The one who says it plainly is Shiji's Natalie Kimball. The guest is already owned — by the OTAs twenty years ago, and now by the AI agents that serve OTA results back. Commoditization is beside the point because the capture already happened, and it's replaying one layer up. That's the honest read, and it's ours. The panel debates whether AI flattens the experience. The money question is who controls whether your experience is ever shown to an agent to book.
"Differentiate through data" is the comfortable half of the answer. Express your uniqueness clearly, the panel advises; AI rewards clarity and relevance. That assumes the discovery layer is a meritocracy that pays out for being distinctive. It isn't. It rewards the established, and increasingly the paid. This week alone, Booking defended to a regulator its power to fund its own lowest price, and Hilton built its own agent-ready rails and chose who gets to connect. "Communicate who you are" is necessary and nowhere near sufficient against that. Clarity does not outrank a platform that can buy the top result.

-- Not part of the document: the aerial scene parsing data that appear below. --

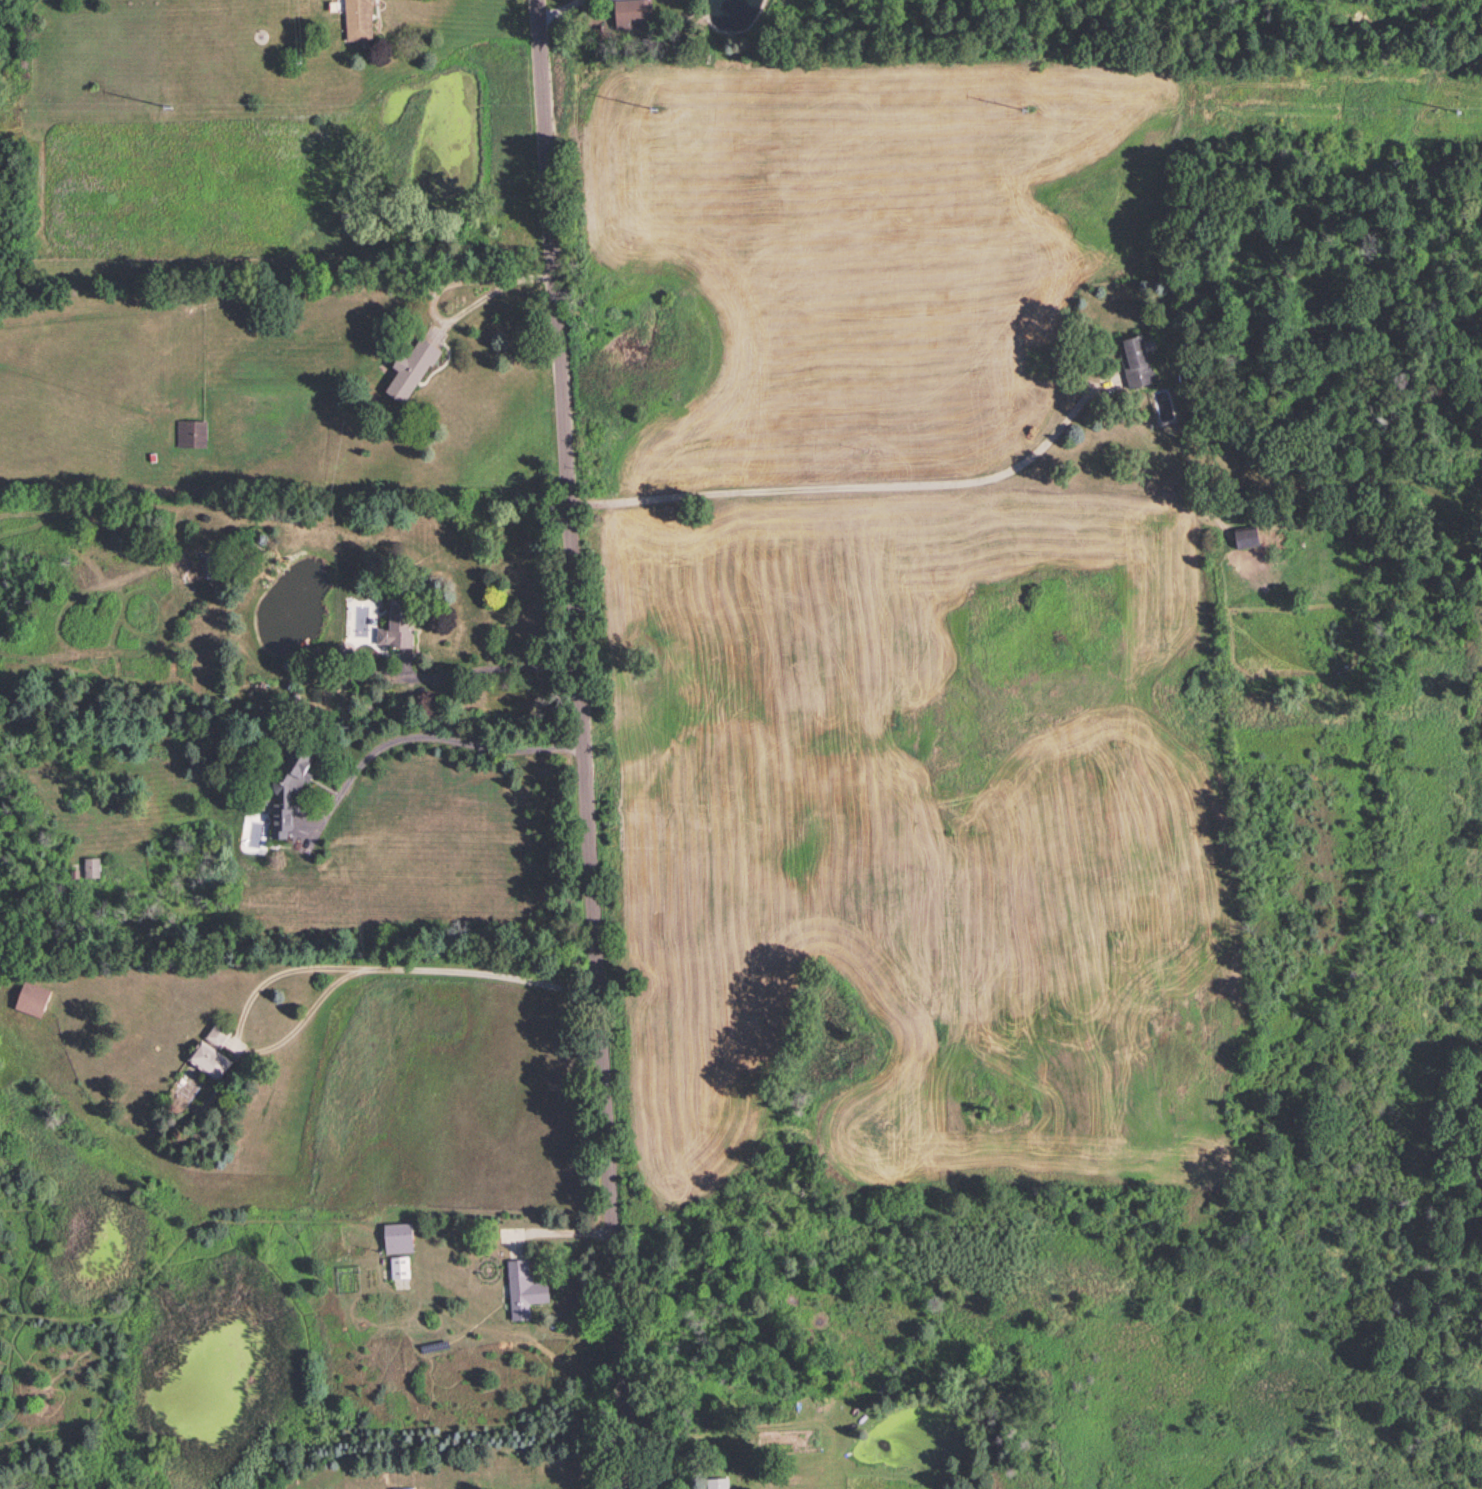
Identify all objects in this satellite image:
building: (632, 12)
building: (358, 19)
power tower: (660, 106)
power tower: (1030, 106)
power tower: (1465, 113)
power tower: (179, 114)
road: (504, 283)
building: (1136, 361)
building: (410, 368)
building: (191, 432)
road: (853, 486)
building: (1245, 535)
building: (212, 565)
building: (397, 624)
crop: (904, 644)
road: (491, 668)
road: (450, 737)
road: (584, 744)
building: (289, 788)
building: (91, 866)
road: (327, 988)
building: (32, 997)
building: (218, 1034)
building: (210, 1059)
road: (559, 1224)
building: (398, 1236)
building: (399, 1265)
building: (523, 1288)
building: (718, 1482)
building: (403, 1487)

The stake. So here's the honest answer to the panel's question. AI won't commoditize the stay. It will commoditize the independent hotel's control over being found — and hand that control to whoever owns discovery. The one hedge the panel underplays is the only durable one, precisely because no vendor can sell it to you: owning the guest relationship directly, the data and the demand you don't rent from a platform. Everything else is the hammer the panel opened with — and by definition, everyone else is holding the same one.